- Born: August 1948 (age 78) Genoa

Philosophical work
- Era: Contemporary philosophy
- Region: Western philosophy
- School: Analytic
- Main interests: Philosophy of language Philosophy of logic Philosophy of mathematics Ontology Cognitive science Artificial Intelligence

= Carlo Penco =

Italian philosopher (born 1948)

Carlo Penco (born August 1948) is an Italian analytic philosopher and full professor in philosophy of language at the University of Genoa in Italy.

==Biography==
Born to Emilio Penco (engineer) and Margherita Castello (high school Italian teacher), Penco received his Ph.D. in Philosophy Summa cum Laude at the University of Genoa in 1972 with a specialization in the philosophy of science (at the time in Italy there were no PhD; he became a member of the PhD program later as a teacher). He studied with Evandro Agazzi in Genoa, with Michael Dummett in Oxford, and later with Robert Brandom and John McDowell at the University of Pittsburgh (he later organized a congress on Brandom's analytic pragmatism).
He has received various academic awards and fellowships including: CNR Fellow (1976), NATO Fellow at Oxford University (1979), Fellow of the Pittsburgh Center for Philosophy of Science (1997–1998) and Fellow of the Institute of Philosophy (London) (2013–2014).
He has been President of the Italian Society for the Analytic Philosophy (2002–2004), and member of Steering Committee of the Italian Society for Logic and the Philosophy of Sciences and the European Society for Analytic Philosophy. Together with Joao Branquino and Josep Corbi, he began a series of "Latin Meeting in Analytic Philosophy", in order to foster the exchange of ideas among Analytic Philosophers in the southern countries in Europe, with connection with Latin America.

* TASKS TO CARRY OUT *
a - Name every person with whom, according to the biography of Carlo Penco, he studied.
b - According to the biography of Carlo Penco, which society did he serve as President, and during which years?
c - Proceed with the biography of Carlo Penco from its final sentence.
The material that comes after this biography is separate from it.

* MATERIAL PROVIDED *
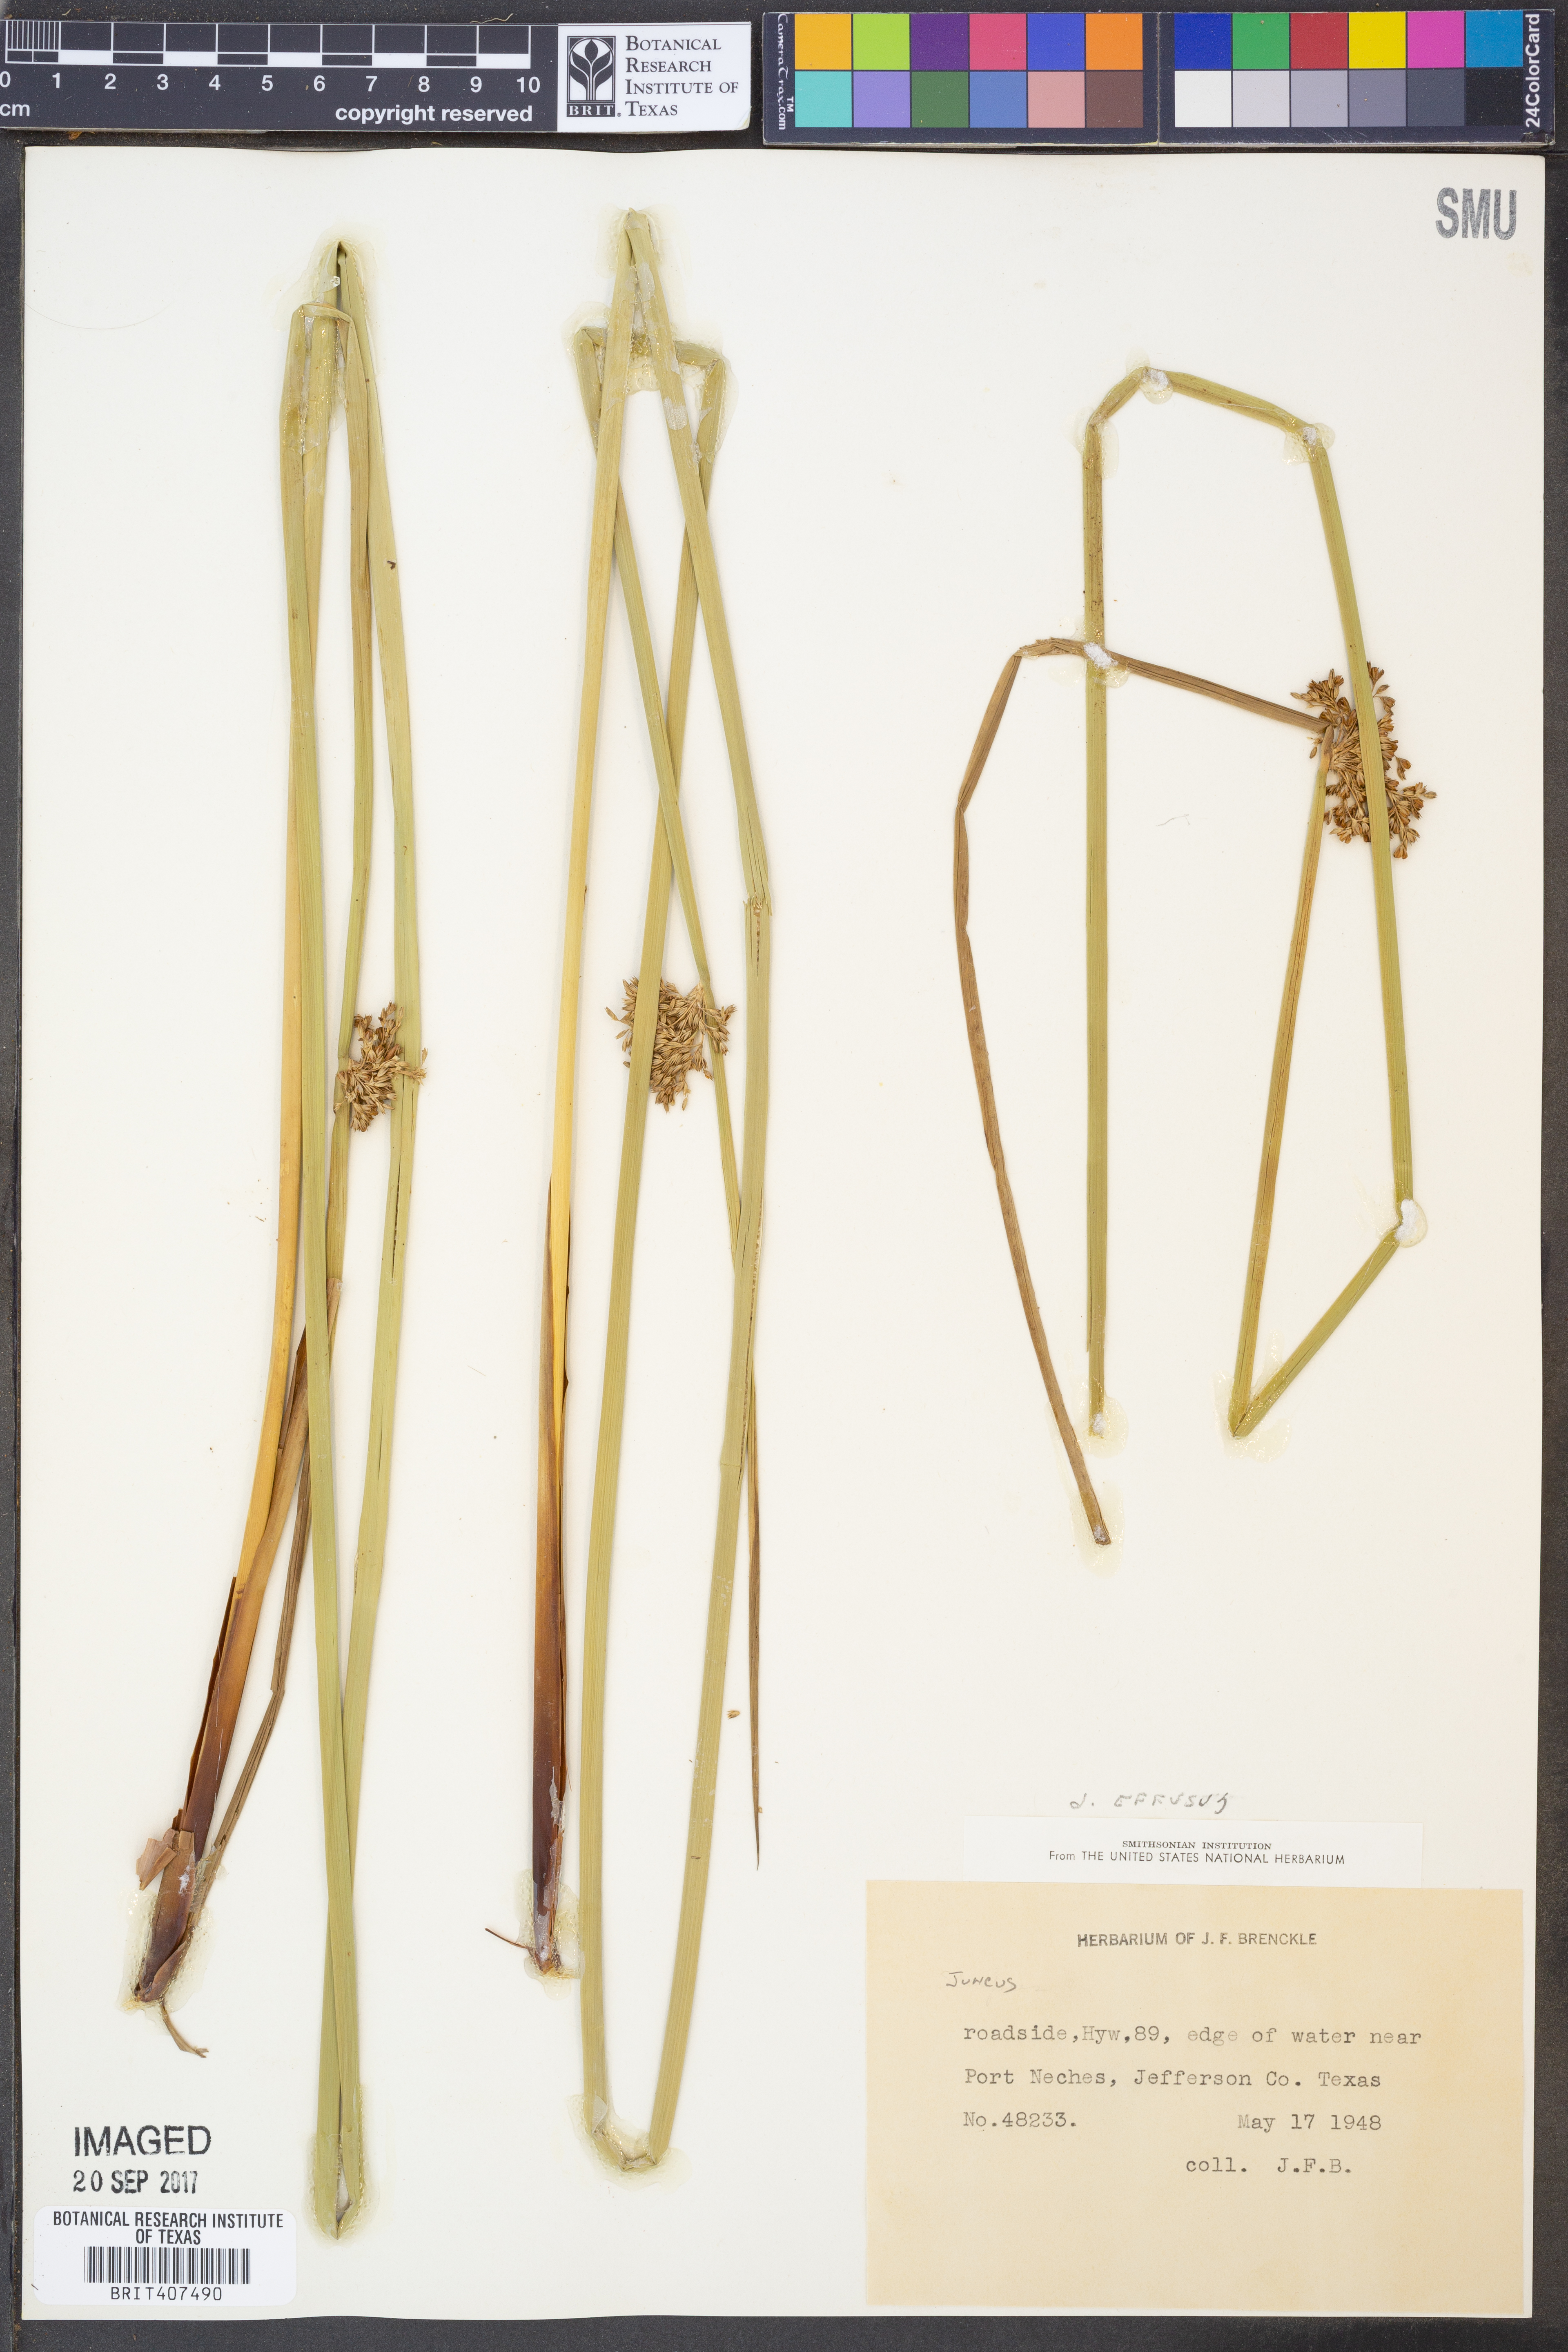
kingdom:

* EXERCISE ANSWERS *
a - Evandro Agazzi, Michael Dummett, Robert Brandom and John McDowell.

b - He was President of the Italian Society for the Analytic Philosophy from 2002 to 2004.

c -
He has been teaching in South of Italy (University of Lecce) between 1988 and 1991; then he went to the University of Genoa, where he taught as full professor in Philosophy of Language until 2017. President of the Master in Philosophy during the period 2004–2010, he became Head of the Doctoral School in Human Science.
He has been working in the Editorial or Scientific Committees for various journals, such as Epistemologia, An International Journal for Logic and Philosophy of Science, Networks, A journal for the philosophy of Artificial Intelligence and the Cognitive Sciences, European Journal of Analytic Philosophy, Theoria (A Swedish Journal for Philosophy).
His early research interests has been mainly on the philosophy of the later Wittgenstein and the philosophy of Frege. He began to work on the problem of context for the Meetings "Modeling and Using Contexts" since 1999. His latest interests are more strictly linked to different topics in the Philosophy of Language and Pragmatics, mainly on the problem of the boundaries between semantics and pragmatics and the relation between indexicals and demonstrations. He is a founder of the Philvideos Project.

==Published works==
Books (author)
- "The Dask Side of Speech", Vernon Press (2024)
- (with Filippo Domaneschi) "Come non detto: usi e abusi dei sottintesi", Laterza, Roma (2016)
- "Frege", Carocci, Roma, 2010
- Introduzione alla filosofia del linguaggio Laterza, Roma-Bari 2004 (3 ed. 2005)
- Vie della Scrittura, Milano, Angeli, 1994 (2 ed. 2002)
- Matematica e gioco linguistico, Wittgenstein e la filosofia della matematica del '900. Firenze, Le Monnier, 1981

Books (editor)
- (with Eva Picardi) "Frege: Logica, Pensiero e linguaggio. I fondamenti dell'aritmetica e altri scritti", Roma, Laterza, 2019.
- (with P. Brezillon and R. Turner, eds) "Modeling and Using Context", LNAI 10257, 2017.
- (with F. Domaneschi): "What is Said and What is Not (on semantics/pragmatics interface)", Stanford, CSLI, 2013.
- (with A. Bottani) "Significato e teorie del linguaggio", 2n edition with added bibliography, Milano, Angeli, 2013-
- "Explaining the Mental" (With M. Beaney and M. Vignolo), Cambridge Scholar Publishing, 2007.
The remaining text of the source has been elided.